- **How to complete this task**
Leaving out every picture, retype the lines below from the top through the one that contains "назвати близьким до того, що вважають ідеалом".

- **Stored data entries**
Content starts

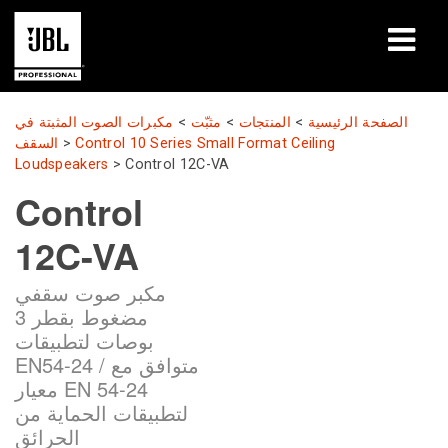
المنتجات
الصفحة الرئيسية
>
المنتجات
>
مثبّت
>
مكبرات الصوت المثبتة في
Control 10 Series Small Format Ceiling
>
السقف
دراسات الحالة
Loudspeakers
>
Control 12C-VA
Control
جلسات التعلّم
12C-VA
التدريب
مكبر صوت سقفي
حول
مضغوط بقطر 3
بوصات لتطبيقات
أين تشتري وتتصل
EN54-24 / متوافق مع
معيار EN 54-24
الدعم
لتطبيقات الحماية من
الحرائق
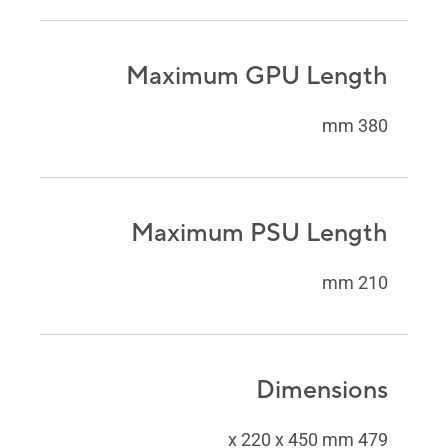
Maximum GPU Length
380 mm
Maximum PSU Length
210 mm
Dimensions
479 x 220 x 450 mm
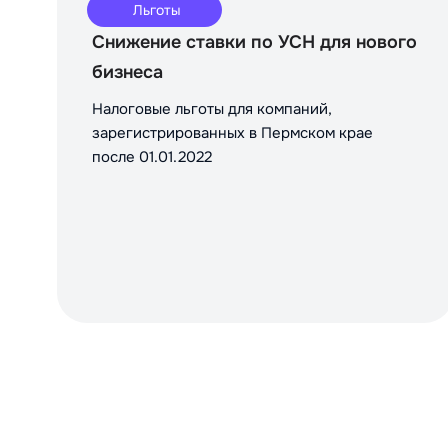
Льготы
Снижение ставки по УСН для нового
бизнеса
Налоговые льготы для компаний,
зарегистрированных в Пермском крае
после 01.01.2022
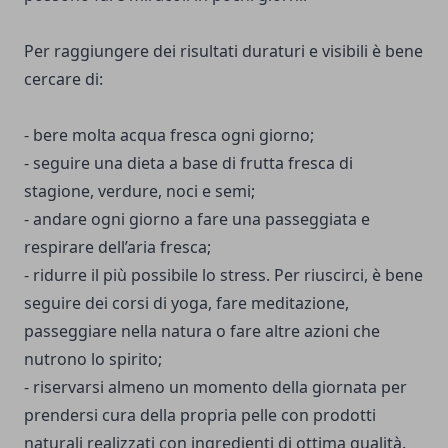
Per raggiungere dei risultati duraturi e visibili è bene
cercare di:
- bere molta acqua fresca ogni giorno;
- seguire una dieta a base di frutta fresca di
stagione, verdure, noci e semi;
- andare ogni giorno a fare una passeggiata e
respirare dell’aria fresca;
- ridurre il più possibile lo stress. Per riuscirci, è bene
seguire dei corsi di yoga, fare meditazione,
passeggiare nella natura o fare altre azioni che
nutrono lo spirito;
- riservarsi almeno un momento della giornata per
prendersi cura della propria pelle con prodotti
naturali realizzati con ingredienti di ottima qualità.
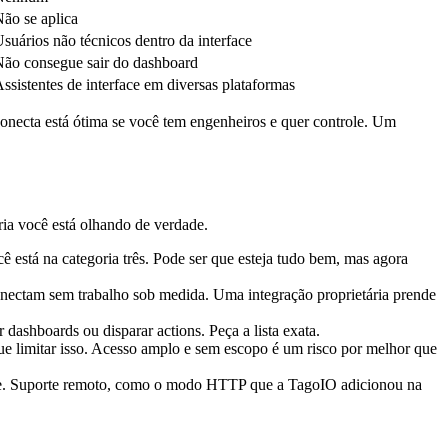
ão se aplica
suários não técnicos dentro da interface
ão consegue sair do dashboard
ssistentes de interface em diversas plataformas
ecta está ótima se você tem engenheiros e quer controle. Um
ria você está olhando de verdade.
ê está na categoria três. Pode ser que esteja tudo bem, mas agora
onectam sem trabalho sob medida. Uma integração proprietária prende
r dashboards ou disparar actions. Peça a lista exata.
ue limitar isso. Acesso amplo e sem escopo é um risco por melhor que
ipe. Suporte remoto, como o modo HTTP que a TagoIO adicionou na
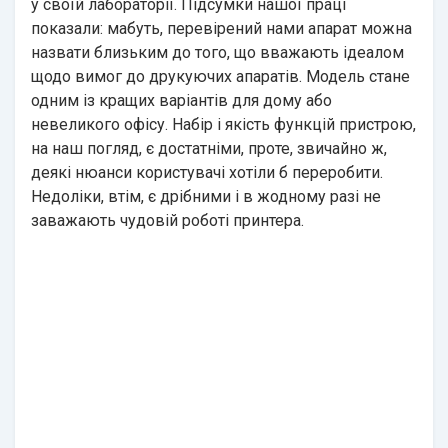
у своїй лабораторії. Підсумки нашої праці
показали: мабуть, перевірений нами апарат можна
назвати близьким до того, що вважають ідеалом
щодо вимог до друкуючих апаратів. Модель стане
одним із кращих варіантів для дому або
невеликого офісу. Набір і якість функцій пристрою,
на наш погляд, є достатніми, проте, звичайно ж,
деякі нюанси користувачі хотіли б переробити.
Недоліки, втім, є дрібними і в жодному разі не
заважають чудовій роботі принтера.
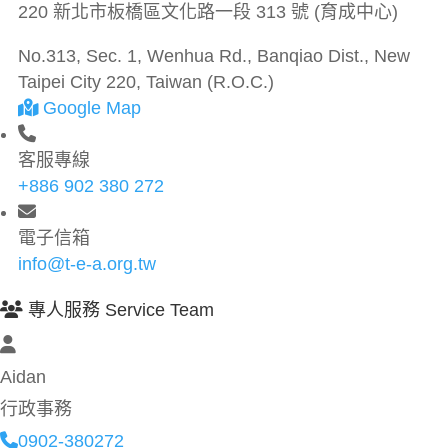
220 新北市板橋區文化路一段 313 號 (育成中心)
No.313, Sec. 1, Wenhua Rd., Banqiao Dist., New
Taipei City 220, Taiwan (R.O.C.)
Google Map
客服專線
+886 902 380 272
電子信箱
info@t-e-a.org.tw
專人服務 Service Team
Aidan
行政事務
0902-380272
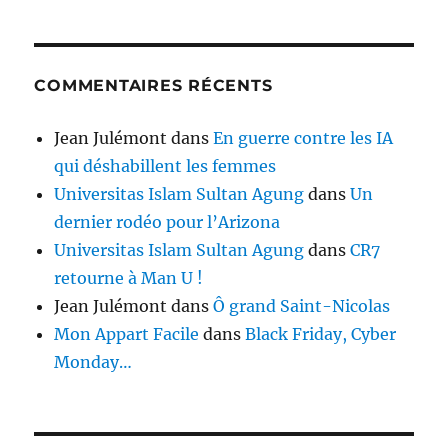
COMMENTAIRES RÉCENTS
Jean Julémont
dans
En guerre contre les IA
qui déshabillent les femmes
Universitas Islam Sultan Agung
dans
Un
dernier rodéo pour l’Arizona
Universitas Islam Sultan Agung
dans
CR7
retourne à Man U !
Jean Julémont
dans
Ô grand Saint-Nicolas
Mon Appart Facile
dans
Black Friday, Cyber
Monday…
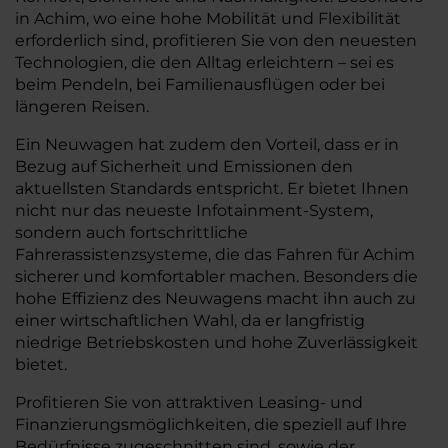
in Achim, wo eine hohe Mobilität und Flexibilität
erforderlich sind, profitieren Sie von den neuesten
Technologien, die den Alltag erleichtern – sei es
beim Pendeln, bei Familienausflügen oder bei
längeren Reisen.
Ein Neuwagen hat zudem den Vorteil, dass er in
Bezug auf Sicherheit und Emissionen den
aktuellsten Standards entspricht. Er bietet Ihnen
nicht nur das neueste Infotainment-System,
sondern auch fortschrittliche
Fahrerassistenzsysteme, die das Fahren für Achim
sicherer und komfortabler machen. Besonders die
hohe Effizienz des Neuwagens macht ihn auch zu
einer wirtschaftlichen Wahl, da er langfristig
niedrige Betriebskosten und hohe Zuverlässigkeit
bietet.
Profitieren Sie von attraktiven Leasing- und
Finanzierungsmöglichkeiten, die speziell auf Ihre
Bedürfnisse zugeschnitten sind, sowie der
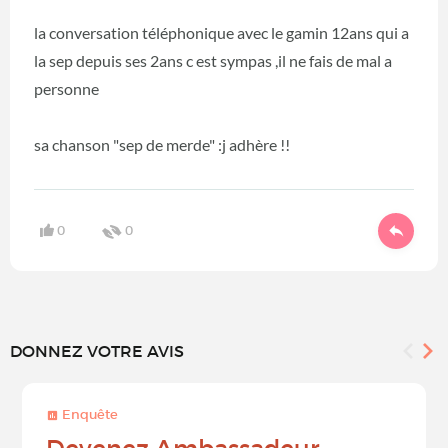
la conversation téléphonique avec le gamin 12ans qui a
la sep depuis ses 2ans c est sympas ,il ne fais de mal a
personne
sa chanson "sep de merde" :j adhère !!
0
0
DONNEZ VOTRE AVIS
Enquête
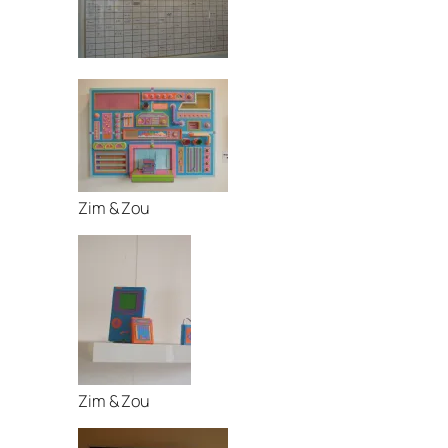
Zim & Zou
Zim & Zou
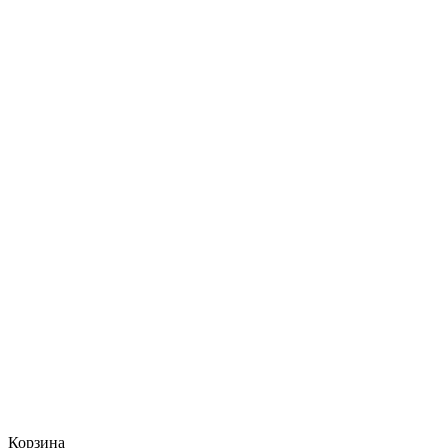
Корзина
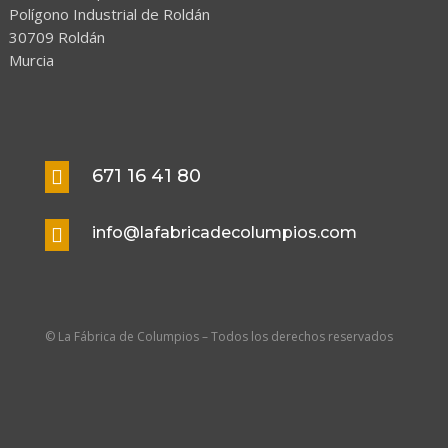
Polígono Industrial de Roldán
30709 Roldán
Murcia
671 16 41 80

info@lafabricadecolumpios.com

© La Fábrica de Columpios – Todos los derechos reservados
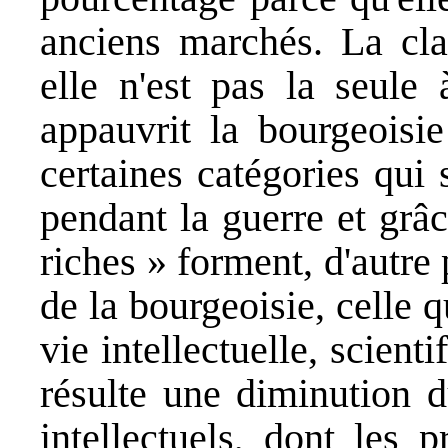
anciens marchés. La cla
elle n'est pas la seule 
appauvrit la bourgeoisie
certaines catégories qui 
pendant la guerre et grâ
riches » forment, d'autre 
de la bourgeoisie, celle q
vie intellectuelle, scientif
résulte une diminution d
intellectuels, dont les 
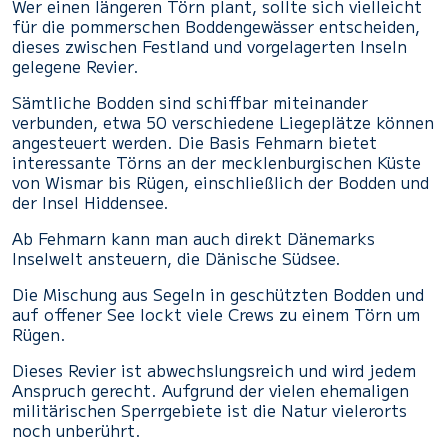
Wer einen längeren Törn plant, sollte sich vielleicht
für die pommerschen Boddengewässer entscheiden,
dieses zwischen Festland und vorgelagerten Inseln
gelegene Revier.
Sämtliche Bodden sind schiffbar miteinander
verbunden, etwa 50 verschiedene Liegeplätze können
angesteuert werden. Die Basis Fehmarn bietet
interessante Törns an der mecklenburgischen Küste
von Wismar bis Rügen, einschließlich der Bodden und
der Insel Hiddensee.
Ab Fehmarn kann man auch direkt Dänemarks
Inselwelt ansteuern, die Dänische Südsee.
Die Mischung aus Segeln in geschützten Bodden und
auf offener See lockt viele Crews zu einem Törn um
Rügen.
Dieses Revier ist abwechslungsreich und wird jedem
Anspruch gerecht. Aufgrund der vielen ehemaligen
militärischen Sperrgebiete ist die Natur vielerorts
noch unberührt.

Content ends

- **Exercise solution**
المنتجات
الصفحة الرئيسية
>
المنتجات
>
مثبّت
>
مكبرات الصوت المثبتة في
Control 10 Series Small Format Ceiling
>
السقف
دراسات الحالة
Loudspeakers
>
Control 12C-VA
Control
جلسات التعلّم
12C-VA
التدريب
مكبر صوت سقفي
حول
مضغوط بقطر 3
بوصات لتطبيقات
أين تشتري وتتصل
EN54-24 / متوافق مع
معيار EN 54-24
الدعم
لتطبيقات الحماية من
الحرائق
Maximum GPU Length
380 mm
Maximum PSU Length
210 mm
Dimensions
479 x 220 x 450 mm
Льготы
Снижение ставки по УСН для нового
бизнеса
Налоговые льготы для компаний,
зарегистрированных в Пермском крае
после 01.01.2022
Per raggiungere dei risultati duraturi e visibili è bene
cercare di:
- bere molta acqua fresca ogni giorno;
- seguire una dieta a base di frutta fresca di
stagione, verdure, noci e semi;
- andare ogni giorno a fare una passeggiata e
respirare dell’aria fresca;
- ridurre il più possibile lo stress. Per riuscirci, è bene
seguire dei corsi di yoga, fare meditazione,
passeggiare nella natura o fare altre azioni che
nutrono lo spirito;
- riservarsi almeno un momento della giornata per
prendersi cura della propria pelle con prodotti
naturali realizzati con ingredienti di ottima qualità.
ão se aplica
suários não técnicos dentro da interface
ão consegue sair do dashboard
ssistentes de interface em diversas plataformas
ecta está ótima se você tem engenheiros e quer controle. Um
ria você está olhando de verdade.
ê está na categoria três. Pode ser que esteja tudo bem, mas agora
onectam sem trabalho sob medida. Uma integração proprietária prende
r dashboards ou disparar actions. Peça a lista exata.
ue limitar isso. Acesso amplo e sem escopo é um risco por melhor que
ipe. Suporte remoto, como o modo HTTP que a TagoIO adicionou na
у своїй лабораторії. Підсумки нашої праці
показали: мабуть, перевірений нами апарат можна
назвати близьким до того, що вважають ідеалом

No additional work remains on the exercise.